Alpha JWC Ventures Oktober silam menyuntikkan dana tak kurang dari Rp121 miliar untuk Kopi Kenangan. Tak hanya membantu mengenai finansial perusahaan modal ventura itu juga menjanjikan dukungan teknologi dan akselerasi bisnis untuk bisa memenuhi kebutuhan masyarakat dan tentunya meningkatkan pengalaman pengguna.

Kondisi tidak jauh beda juga dilakukan oleh East Ventures. Mereka berinvestasi ke Fore Coffee, coffee chain yang didukung oleh Otten Coffee ini menjanjikan pelayanan pembelian kopi yang lebih baik, tentunya dengan pendekatan teknologi. Terbaru, Fore Coffee baru saja mengantongi pendanaan senilai 118 miliar Rupiah dari sejumlah investor, termasuk East Ventures dan SMDV. Setelah pendanaan ini, Fore Coffee juga berusaha menerapkan sejumlah inovasi teknologi dalam bisnisnya.

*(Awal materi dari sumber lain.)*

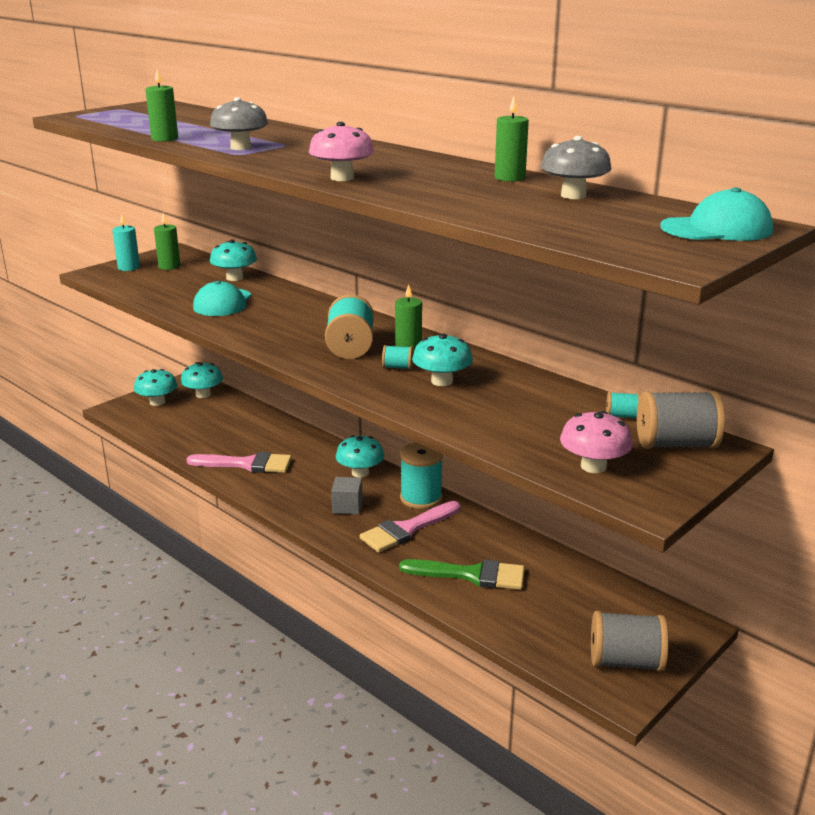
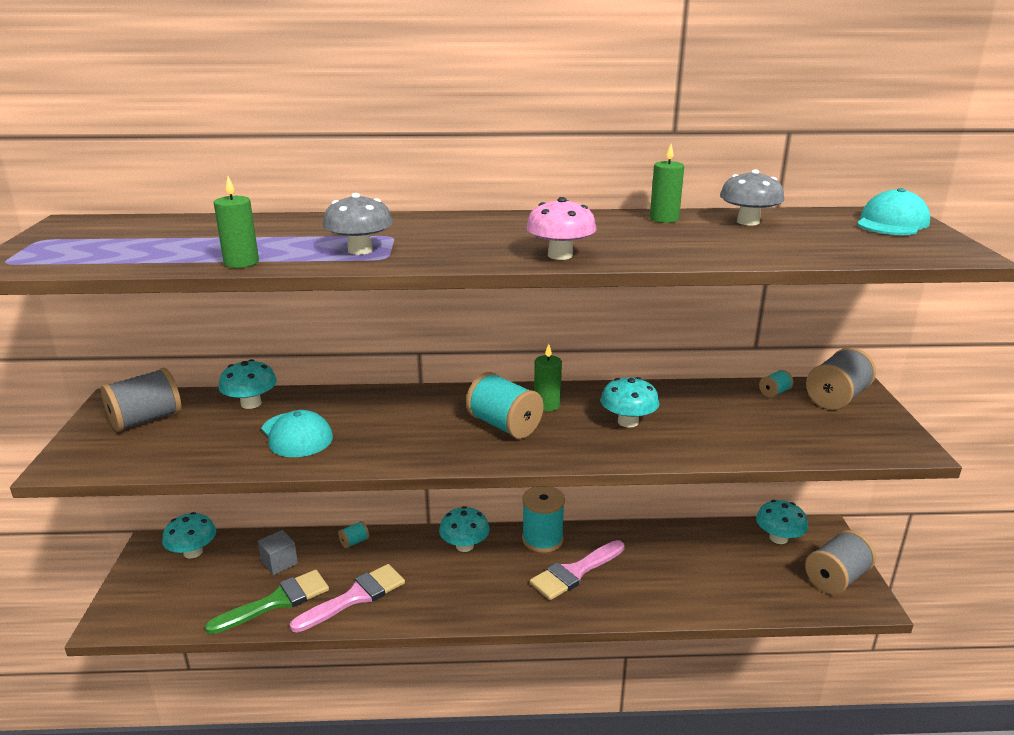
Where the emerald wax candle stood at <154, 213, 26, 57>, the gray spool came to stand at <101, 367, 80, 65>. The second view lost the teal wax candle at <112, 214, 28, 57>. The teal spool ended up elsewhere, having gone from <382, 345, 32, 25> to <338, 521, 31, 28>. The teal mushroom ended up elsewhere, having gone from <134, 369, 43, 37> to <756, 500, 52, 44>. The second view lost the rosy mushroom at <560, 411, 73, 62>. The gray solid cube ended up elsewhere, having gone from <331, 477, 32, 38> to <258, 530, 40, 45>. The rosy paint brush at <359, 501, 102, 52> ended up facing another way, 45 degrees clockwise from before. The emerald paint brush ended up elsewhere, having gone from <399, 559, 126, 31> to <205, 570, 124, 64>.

“Kami memilih artisan kopi karena pentingnya menumbuhkan demand dan mendidik pasar untuk konsumsi kopi jenis Arabica, dibanding kopi Robusta. Karena dengan begitu, Indonesia akan mampu meningkatkan kesejahterahan petani kopi lokal berlipat- lipat dengan effort yang sama,” ujar Partner East Ventures Melisa Irene.

Ia melanjutkan, “Tujuan utama pendekatan new retail adalah agar mempermudah customer untuk mendapatkan produk atau jasa yang mereka inginkan. Sekian tahun perusahaan- perusahaan berbasis platform digital sudah membangun dasar yang kuat hingga kami rasa infrastuktur digital Indonesia sudah cukup kokoh untuk kita mulai menyusun kategori pokok di atasnya. Kategori kopi, kami rasa strategis, karena ini adalah produk dengan nilai tinggi yang berpotensi untuk dikonsumsi setiap hari oleh kalangan middle class.

New retail tak hanya soal teknologi

Konsep new retail tidak hanya berkaitan dengan teknologi. New retail adalah sebuah konsep yang menyeimbangkan antara pelayanan dan pengalaman pembeli. Tak hanya soal memesan atau membayar melalui aplikasi, tetapi juga menyediakan kebutuhan pengguna.

Hal ini diamini Founder Kopi Kenangan Edward Tirtanata. Ia menyampaikan bahwa konsep new retail setidaknya harus memiliki skala distribusi yang sesuai. Karena akan sangat sulit membuat ekosistem new retail di Jakarta tanpa distribusi yang sesuai.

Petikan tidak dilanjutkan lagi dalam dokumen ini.